Please give the number of lines in the records that contain the string "sQuery", with case counting, and reply with that number only.

_____

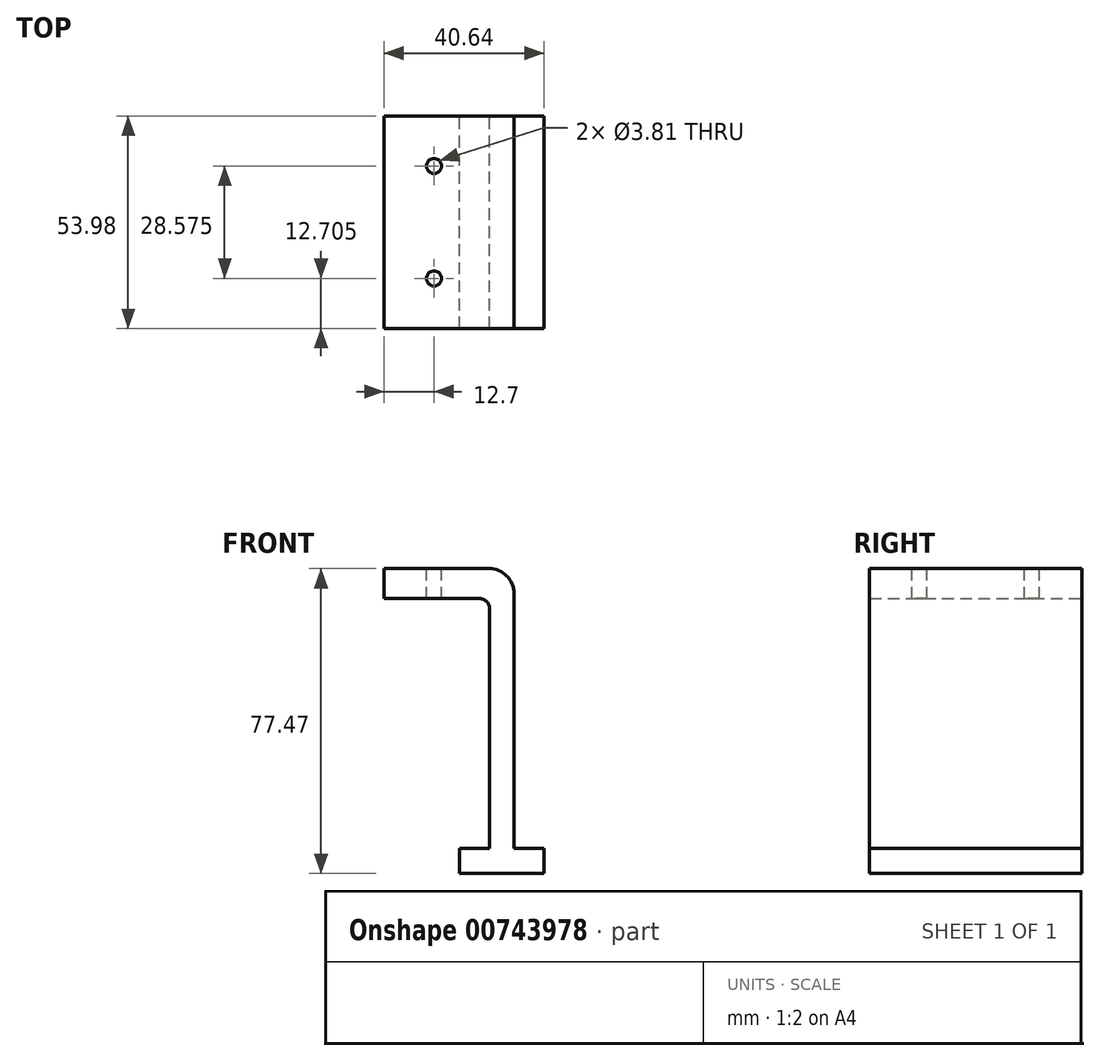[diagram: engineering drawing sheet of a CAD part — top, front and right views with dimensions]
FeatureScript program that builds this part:
annotation { "Feature Type Name" : "Feature", "Feature Type Description" : "" }
export const myFeature = defineFeature(function(context is Context, id is Id, definition is map)
    precondition{}
    {
        {
            var Q0;
            Q0=qCreatedBy(makeId("Front.planeOp"),FACE);
            var sketch = newSketch(context, id + "F0", { "sketchPlane" : qUnion([Q0])});
            skLineSegment(sketch, "E0", {"start": v(0, 0) * mm, "end": v(24.26, 0) * mm});
            skLineSegment(sketch, "E1", {"start": v(26.8, -2.54) * mm, "end": v(26.8, -63.5) * mm});
            skLineSegment(sketch, "E2", {"start": v(26.8, -63.5) * mm, "end": v(19.18, -63.5) * mm});
            skLineSegment(sketch, "E3", {"start": v(19.18, -63.5) * mm, "end": v(19.18, -69.85) * mm});
            skLineSegment(sketch, "E4", {"start": v(19.18, -69.85) * mm, "end": v(40.64, -69.85) * mm});
            skLineSegment(sketch, "E5", {"start": v(40.64, -69.85) * mm, "end": v(40.64, -63.5) * mm});
            skLineSegment(sketch, "E6", {"start": v(40.64, -63.5) * mm, "end": v(33.02, -63.5) * mm});
            skLineSegment(sketch, "E7", {"start": v(33.02, -63.5) * mm, "end": v(33.02, 1.27) * mm});
            skLineSegment(sketch, "E8", {"start": v(26.67, 7.62) * mm, "end": v(0, 7.62) * mm});
            skLineSegment(sketch, "E9", {"start": v(0, 7.62) * mm, "end": v(0, 0) * mm});
            skPoint(sketch, "E10.visualSharp", {"position": v(33.02, 7.62) * mm});
            skArc(sketch, "E10.filletArc", {"start": v(33.02, 1.27) * mm, "mid": v(31.16, 5.76) * mm, "end": v(26.67, 7.62) * mm});
            skPoint(sketch, "E11.visualSharp", {"position": v(26.8, 0) * mm});
            skArc(sketch, "E11.filletArc", {"start": v(26.8, -2.54) * mm, "mid": v(26.05, -0.74) * mm, "end": v(24.26, 0) * mm});
            skSolve(sketch);
        }
        {
            var Q0;
            Q0 = qSketchRegion(id + "F0", true);
            extrude(context, id + "F1", {"entities" : qUnion([Q0]), "depth" : 53.97 * mm, "offsetDistance" : 25.4 * mm});
        }
        {
            var Q0;
            Q0=makeQuery(id+"F1.opExtrude","SWEPT_FACE",FACE,{"disambiguationData":[OSD([sQuery(id+"F0.wireOp",EDGE,"E8")])]});
            var sketch = newSketch(context, id + "F2", { "sketchPlane" : qUnion([Q0])});
            skCircle(sketch, "E12", {"center": v(12.7, -41.27) * mm, "radius": 1.9 * mm});
            skCircle(sketch, "E13", {"center": v(12.7, -12.7) * mm, "radius": 1.9 * mm});
            skSolve(sketch);
        }
        {
            var Q0;
            Q0 = qSketchRegion(id + "F2", true);
            extrude(context, id + "F3", {"entities" : qUnion([Q0]), "operationType" : NewBodyOperationType.REMOVE, "oppositeDirection" : true, "depth" : 25.4 * mm, "offsetDistance" : 25.4 * mm});
        }
    });
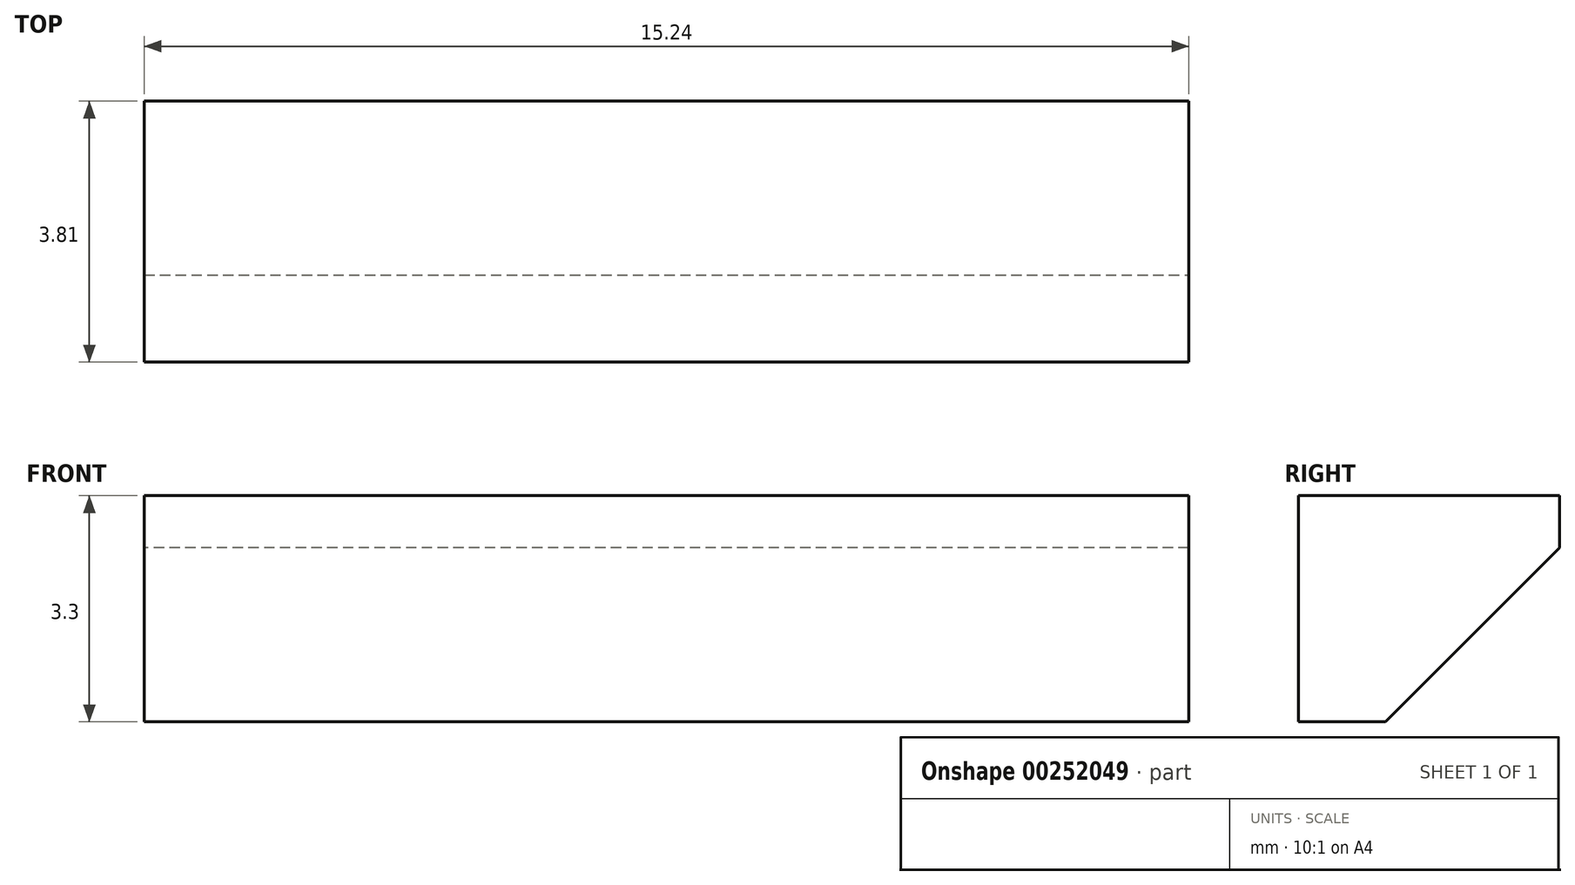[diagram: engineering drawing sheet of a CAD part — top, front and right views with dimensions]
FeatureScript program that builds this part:
annotation { "Feature Type Name" : "Feature", "Feature Type Description" : "" }
export const myFeature = defineFeature(function(context is Context, id is Id, definition is map)
    precondition{}
    {
        {
            var Q0;
            Q0=qCreatedBy(makeId("Front.planeOp"),FACE);
            var sketch = newSketch(context, id + "F0", { "sketchPlane" : qUnion([Q0])});
            skLineSegment(sketch, "E0.bottom", {"start": v(-7.62, 1.65) * mm, "end": v(7.62, 1.65) * mm});
            skLineSegment(sketch, "E0.top", {"start": v(-7.62, -1.65) * mm, "end": v(7.62, -1.65) * mm});
            skLineSegment(sketch, "E0.left", {"start": v(-7.62, 1.65) * mm, "end": v(-7.62, -1.65) * mm});
            skLineSegment(sketch, "E0.right", {"start": v(7.62, 1.65) * mm, "end": v(7.62, -1.65) * mm});
            skPoint(sketch, "E0.middle", {"position": v(0, 0) * mm});
            skSolve(sketch);
        }
        {
            var Q0;
            Q0 = qSketchRegion(id + "F0", true);
            extrude(context, id + "F1", {"entities" : qUnion([Q0]), "depth" : 3.8 * mm});
        }
        {
            var Q0;
            Q0=makeQuery(id+"F1.opExtrude","CAP_EDGE",EDGE,{"disambiguationData":[OSD([sQuery(id+"F0.wireOp",EDGE,"E0.top")])],"isStart":true});
            chamfer(context, id + "F2", {"entities" : qUnion([Q0]), "width" : 2.54 * mm, "tangentPropagation" : true});
        }
    });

_____

ANSWER BELOW
2